Gday, Were does everyone get there frozen rodents from? Im in WA and I use to get them from a breeder I knew who stopped breeding so im looking for another cheaper source than a pet shop.
TIA


----------



## Blighty (Feb 11, 2020)

A lot of people get them from Big Sky Reptiles, if you are North of the river. 

Not sure who breeds South so I just breed my own. Local pet shop is up to $24 for 3 weaner rats!


----------



## Flexxx (Feb 11, 2020)

Blighty said:


> A lot of people get them from Big Sky Reptiles, if you are North of the river.
> 
> Not sure who breeds South so I just breed my own. Local pet shop is up to $24 for 3 weaner rats!


I have thought about paying Richard a visit, its a day trip to him tho, id have to buy a truck load to make the drive worth while.

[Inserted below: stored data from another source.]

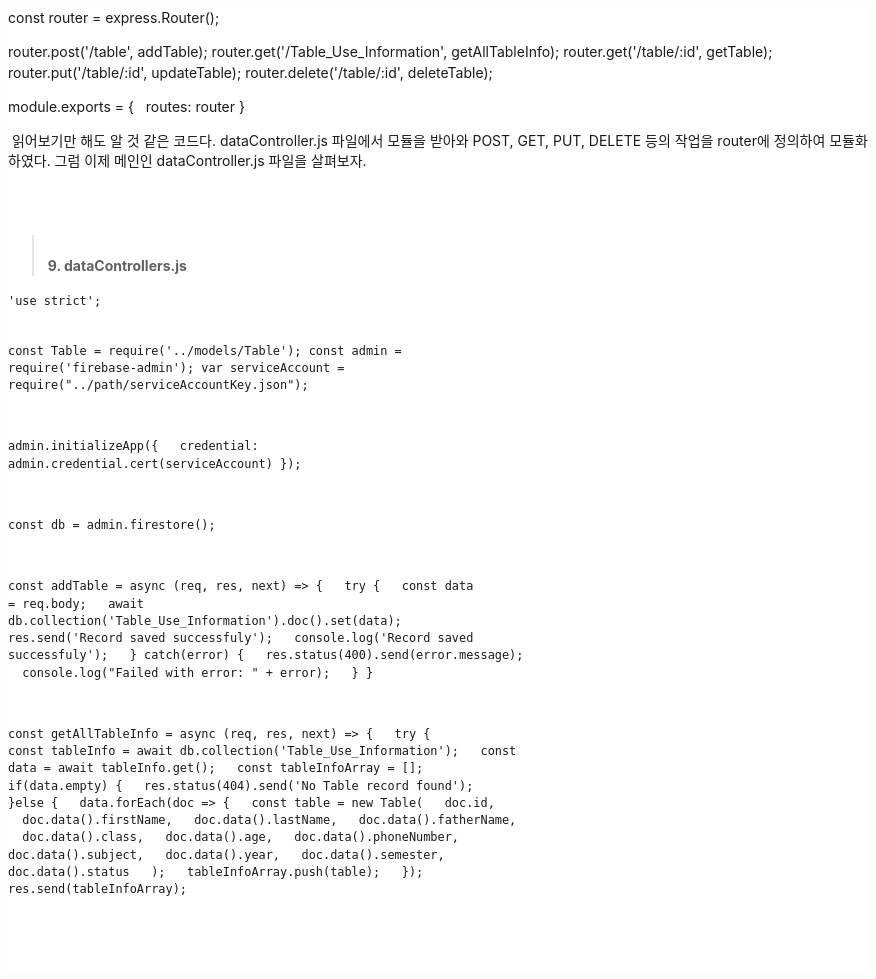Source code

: const router = express.Router();

router.post('/table', addTable);
router.get('/Table_Use_Information', getAllTableInfo);
router.get('/table/:id', getTable);
router.put('/table/:id', updateTable);
router.delete('/table/:id', deleteTable);

module.exports = {
&nbsp;    routes: router
}</code></pre>
<p data-ke-size="size16">&nbsp;읽어보기만 해도 알 것 같은 코드다. dataController.js 파일에서 모듈을 받아와 POST, GET, PUT, DELETE 등의 작업을 router에 정의하여 모듈화 하였다. 그럼 이제 메인인 dataController.js 파일을 살펴보자.</p>
<p data-ke-size="size16">&nbsp;</p>

## 
<blockquote data-ke-style="style2"><br /><b>9. dataControllers.js</b></blockquote>
<pre id="code_1632642696646" class="javascript" data-ke-language="javascript" data-ke-type="codeblock"><code>'use strict';

const Table = require('../models/Table');
const admin = require('firebase-admin');
var serviceAccount = require("../path/serviceAccountKey.json");

admin.initializeApp({
&nbsp;  credential: admin.credential.cert(serviceAccount)
});

const db = admin.firestore();

const addTable = async (req, res, next) =&gt; {
&nbsp;    try {
&nbsp;        const data = req.body;
&nbsp;        await db.collection('Table_Use_Information').doc().set(data);
&nbsp;        res.send('Record saved successfuly');
&nbsp;        console.log('Record saved successfuly');
&nbsp;    } catch(error) {
&nbsp;        res.status(400).send(error.message);
&nbsp;        console.log("Failed with error: " + error);
&nbsp;    }
}

const getAllTableInfo = async (req, res, next) =&gt; {
&nbsp;    try {
&nbsp;        const tableInfo = await db.collection('Table_Use_Information');
&nbsp;        const data = await tableInfo.get();
&nbsp;        const tableInfoArray = [];
&nbsp;        if(data.empty) {
&nbsp;            res.status(404).send('No Table record found');
&nbsp;        }else {
&nbsp;            data.forEach(doc =&gt; {
&nbsp;                const table = new Table(
&nbsp;                    doc.id,
&nbsp;                    doc.data().firstName,
&nbsp;                    doc.data().lastName,
&nbsp;                    doc.data().fatherName,
&nbsp;                    doc.data().class,
&nbsp;                    doc.data().age,
&nbsp;                    doc.data().phoneNumber,
&nbsp;                    doc.data().subject,
&nbsp;                    doc.data().year,
&nbsp;                    doc.data().semester,
&nbsp;                    doc.data().status
&nbsp;                );
&nbsp;                tableInfoArray.push(table);
&nbsp;            });
&nbsp;            res.send(tableInfoArray);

Paulie from Pythonalia near Cannington as well, pretty much the same price too


----------



## Yellowtail (Feb 12, 2020)

I've shipped a lot of live lab rats and mice to WA and I assume they plan to breed them.


----------



## Flexxx (Feb 12, 2020)

Yellowtail said:


> I've shipped a lot of live lab rats and mice to WA and I assume they plan to breed them.


I was hoping someone would ship frozen for a decent price, my workshop is a 5min drive from the Perth airport


----------



## Blighty (Feb 12, 2020)

I recall there was someone on the Perth reptile group on Facebook that was talking about starting up a breeding farm and shipping them in dry ice.

Don't know if anything ever came of it, but could be worth asking on there.

(This was last year)


----------